Start of Block
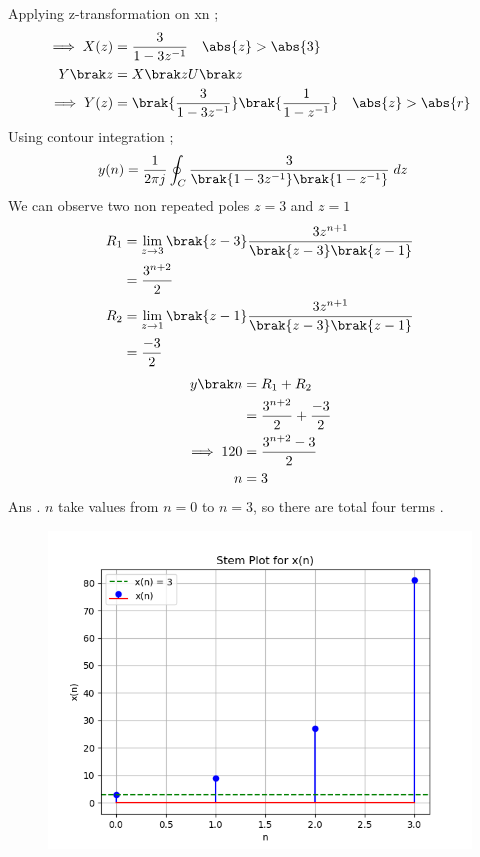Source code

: \documentclass[journal,12pt,twocolumn]{IEEEtran}
\theoremstyle{remark}
\begin{document}
Applying z-transformation on x\brak n ;
\begin{align}
\implies X(z) &=\frac{3}{1-3z^{-1}} \quad \abs{z} > \abs{3}\\
Y \brak z &= X\brak zU\brak z\\
\implies Y(z)&=\brak{\frac{3}{1-3 z^{-1}}}\brak{\frac{1}{1- z^{-1}}}  \quad \abs{z} > \abs{r}
\end{align}
Using contour integration  ;
\begin{align}
   y(n) &=\frac{1}{2\pi j}\oint_{C}{\frac{3}{\brak{1-3 z^{-1}}\brak{1- z^{-1}}}}  \;dz 
\end{align}
We can observe two non repeated poles $z=3$ and $z=1$
\begin{align}
    R_1&=\lim\limits_{z\to 3} \brak{z-3} \frac{3 z^{n+1}}{\brak{z-3}\brak{z-1}}\\
  &=\frac{3^{n+2}}{2}\\
   R_2&=\lim\limits_{z\to 1} \brak{z-1} \frac{3 z^{n+1}}{\brak{z-3}\brak{z-1}}\\
  &=\frac{-3}{2}
      \end{align}
      \begin{align}
  y\brak n&= R_1+R_2\\
   &=\frac{3^{n+2}}{2}+\frac{-3}{2} \\
  \implies 120&=\frac{3^{n+2}-3}{2} \\
    n&=3
\end{align}
Ans . $n$ take values from $n=0$ to  $n=3$, so there are total four terms .
\newpage
\begin{figure}
   \includegraphics[width=1\linewidth]{figs/i1.png}
\end{figure}
\end{document}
End of Block
- Exercise instructions: Give the number of lines in the listing that include the word "quad", without any added words.

- Solution below: 2